The fact that the hash IDs are checksums means nothing about any commit can ever be changed. All commits are completely read-only. The files inside each commit are also read-only; to save space, they're compressed and stored in a Git-only format, with de-duplication.
There are some important consequences of these three points that we'll go over extremely fast here:
Commits form chains. Since it's the child commit that holds the parent's hash ID—it has to be; the child's hash ID isn't predictable when we make the parent—these chains point backwards.
A branch name simply holds the hash ID of the last commit in some chain. However, being the last commit in some chain doesn't mean there cannot be more commits after this point: another branch name can point to a later commit.
Many commits are on multiple branches. The very first commit in a repository, which has no parent because there's no commit before it, is pretty commonly on every branch. (The only way for it not to be on every branch is to have more than one of these "first" or root commits. We won't look at how this can come about, here.)

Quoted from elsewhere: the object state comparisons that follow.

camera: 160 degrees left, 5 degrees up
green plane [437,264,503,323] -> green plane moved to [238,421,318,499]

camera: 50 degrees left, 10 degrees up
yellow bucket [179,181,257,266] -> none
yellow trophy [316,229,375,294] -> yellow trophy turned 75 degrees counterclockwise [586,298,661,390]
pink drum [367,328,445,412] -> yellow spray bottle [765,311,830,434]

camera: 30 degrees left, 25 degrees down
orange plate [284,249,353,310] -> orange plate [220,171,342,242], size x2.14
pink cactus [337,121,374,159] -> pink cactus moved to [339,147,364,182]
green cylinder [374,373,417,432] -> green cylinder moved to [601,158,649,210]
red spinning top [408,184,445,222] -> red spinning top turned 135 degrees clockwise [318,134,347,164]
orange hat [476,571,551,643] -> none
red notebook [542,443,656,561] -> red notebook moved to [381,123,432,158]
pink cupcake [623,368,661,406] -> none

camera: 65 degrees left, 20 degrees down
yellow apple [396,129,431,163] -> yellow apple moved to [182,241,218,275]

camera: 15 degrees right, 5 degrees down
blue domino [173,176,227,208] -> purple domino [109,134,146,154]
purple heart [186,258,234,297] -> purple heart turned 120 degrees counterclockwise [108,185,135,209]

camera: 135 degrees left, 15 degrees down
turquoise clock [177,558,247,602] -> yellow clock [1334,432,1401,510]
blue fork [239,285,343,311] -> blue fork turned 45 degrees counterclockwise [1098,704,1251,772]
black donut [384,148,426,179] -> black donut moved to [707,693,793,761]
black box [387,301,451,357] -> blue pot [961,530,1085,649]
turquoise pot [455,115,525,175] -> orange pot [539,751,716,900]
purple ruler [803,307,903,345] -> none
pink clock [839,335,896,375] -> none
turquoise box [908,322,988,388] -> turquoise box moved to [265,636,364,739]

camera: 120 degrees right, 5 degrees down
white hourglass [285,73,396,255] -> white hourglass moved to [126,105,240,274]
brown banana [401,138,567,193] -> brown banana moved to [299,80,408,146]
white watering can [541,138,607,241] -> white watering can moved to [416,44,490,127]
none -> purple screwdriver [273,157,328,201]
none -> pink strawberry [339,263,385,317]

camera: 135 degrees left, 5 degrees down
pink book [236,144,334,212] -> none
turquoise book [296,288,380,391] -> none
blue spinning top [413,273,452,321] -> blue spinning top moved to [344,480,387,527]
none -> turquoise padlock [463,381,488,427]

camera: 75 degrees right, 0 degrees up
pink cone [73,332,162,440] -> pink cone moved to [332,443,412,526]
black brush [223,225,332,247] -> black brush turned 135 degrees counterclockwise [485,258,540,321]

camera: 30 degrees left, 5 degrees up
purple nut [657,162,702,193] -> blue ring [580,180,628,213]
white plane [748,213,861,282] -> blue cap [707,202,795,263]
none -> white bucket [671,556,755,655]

Because the files inside a commit are read-only, the files that you work on (or with) are not in a commit. In an important sense, they are not in the repository itself at all.
The sections below aren't about merging at all, yet. We'll get to that in a larger heading, in a bit.
1Pay no attention to the pigeonhole principle here, or see How does the newly found SHA-1 collision affect Git?
Let's expand a bit on that last bullet point. To get any actual work done, you need to get files out of some commit. Git will do this by extracting the frozen, compressed, and de-duplicated files (which sometimes aren't normal OS files at all, and which all have hash-ID names internally) into regular everyday files, putting those into a work area. This work area is not inside the repository.2
Git calls this work area your working tree or work-tree. Since this area is yours, you can create other files and directories/folders here, if you like. The files that Git knows about are, at least initially, those that Git just extracted from some existing commit. If you use the OS to create additional files, Git doesn't know about them, although Git will normally take care not to clobber them by accident.3
Pretty much all version control systems work like this: there are committed files, which are saved for all time,4 and some more-temporary ones that you can actually work on/with. This part, most people don't find confusing at all. Most other version control systems stop here, but Git being Git, it doesn't.
2The repository itself is typically stored in a hidden .git
directory at the top level of the work area. That is, the repository is in the work-tree, rather than the other way around! This is not always a sensible arrangement, and submodule repositories are normally moved out of the way, in modern Git, lest this part of your work-tree get removed.
3Listing a file in a .gitignore
sometimes gives Git permission to clobber it, and some Git commands, such as git clean
, are supposed to destroy such files anyway. So this is not a total guarantee of safety. But in general, you can create files in your work-tree, and not have Git ruin them. You'll see complaints from Git now and then about some work-tree file being in the way of a git checkout
or git merge
operation: Git is just telling you Hey, I found this file of yours, and if I overwrite it now, from a committed file, I'll be clobbering your data, so maybe you should move it out of the way first.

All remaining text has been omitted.